1ère proposition : Agir pour limiter les basses rémunérations, le temps partiel subi, le développement de l’emploi sous-payé à la tâche… Ces enfants dits « pauvres » sont dans cette situation parce que leurs parents sont pauvres, trop souvent à cause d’emplois qui ne les rémunèrent pas assez. Ce n'est pas une compétence de la Métropole mais nous pouvons impulser une dynamique soit dans le cadre de la RSE responsabilité sociale des entreprises pilotée par André Sobczak soit dans le cadre de la conférence pour l'emploi avec les partenaires sociaux pilotée par Pascal Bolo. C'est aussi une attention particulière pour les emplois de la collectivité.

2e proposition : Agir sur le chômage, c’est aussi essentiel. « Territoires zéro chômeur de longue durée » ! C’est quoi ? C’est une démarche qui fait ses preuves à Pipriac, sur la Métropole de Lille, sur le Grand-Lyon… qui est en cours de démarrage à Pontchâteau… et surtout qui redonne espoir aux chômeurs pleinement acteurs de la démarche. Elle repose sur trois principes :

- personne n’est inemployable : les compétences de chômeurs sont innombrables ;

- les activités socialement et écologiquement utiles et non satisfaites sur le territoire sont également innombrables ;

- la création d’emplois en CDI est financée par les dépenses passives du chômage.
Une dynamique forte est engagée localement par ATD Quart Monde, le Secours Catholique, Initiatives Plurielles, l’association AVEC et des personnes concernées par ce chômage de longue durée. Et elle est soutenue par des élu.e.s. Donc lançons-nous dans cette expérimentation qui trouve toute sa pertinence dans cette stratégie de prévention et de lutte contre la pauvreté.

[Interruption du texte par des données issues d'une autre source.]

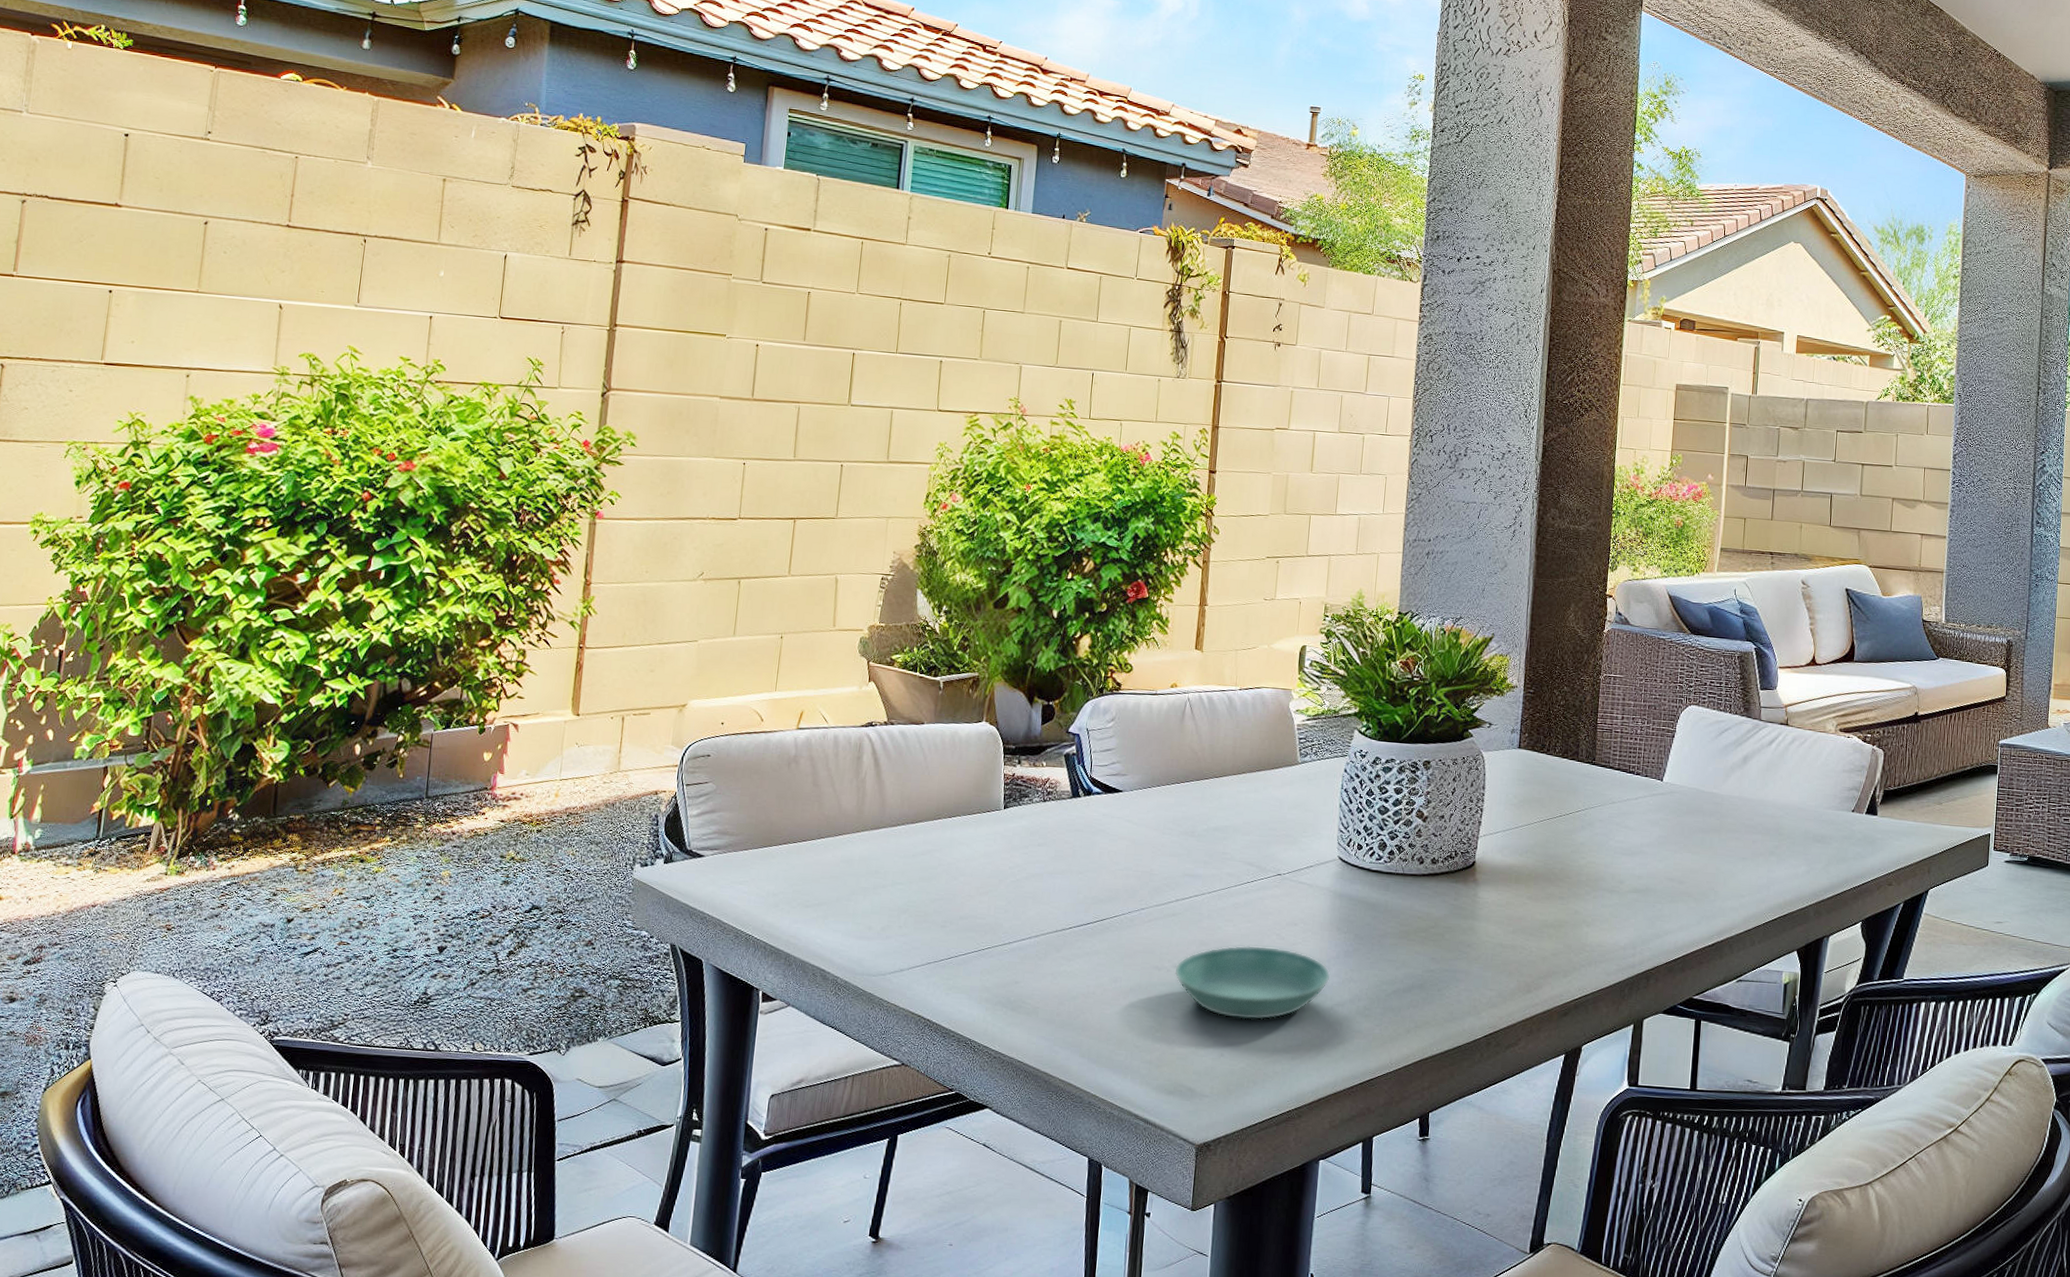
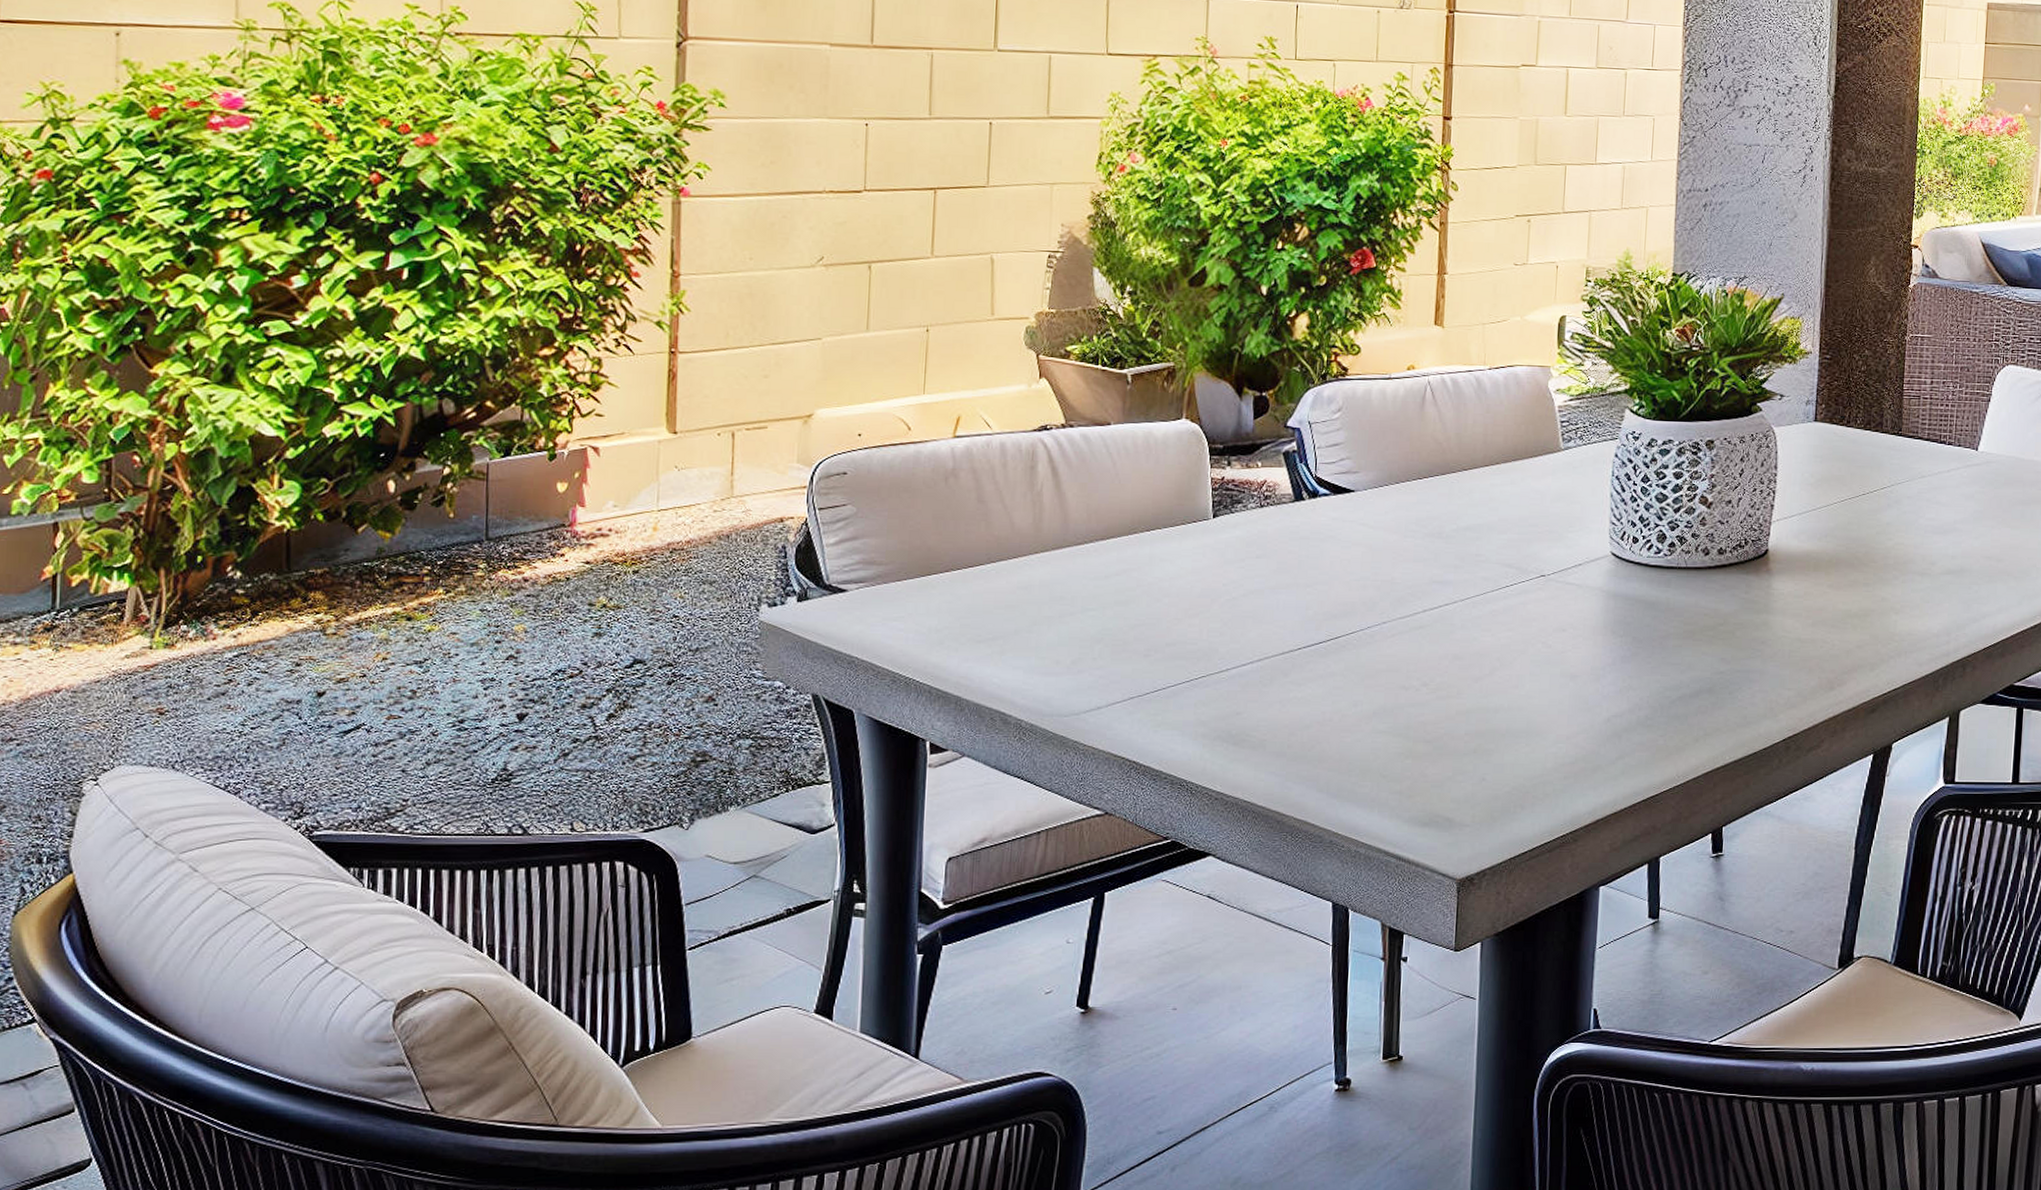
saucer: present [1174,945,1331,1021] -> none [1424,656,1606,739]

3e proposition : Aller vers le 1% du budget de Nantes Métropole pour agir en faveur de l'hébergement de tous les sans-abris quels qu'ils soient. En soutenant les associations et les communes qui s'engagent dans une démarche d'accueil. En utilisant tous les locaux disponibles mêmes temporairement sous forme de baux précaires. Ce que fait la MOUS pour les Roms va dans le bon sens mais il faut changer d'échelle et de rythme.

N'oublions pas l'accès au logement : Nantes Métropole est aussi territoire expérimental pour le Logement d'abord. Il nous faut dès maintenant construire des solutions permettant un accès facilité au logement car sans logement digne ou adresse fixe, il est aussi difficile d’accéder à un travail et de sortir de la spirale de l'exclusion.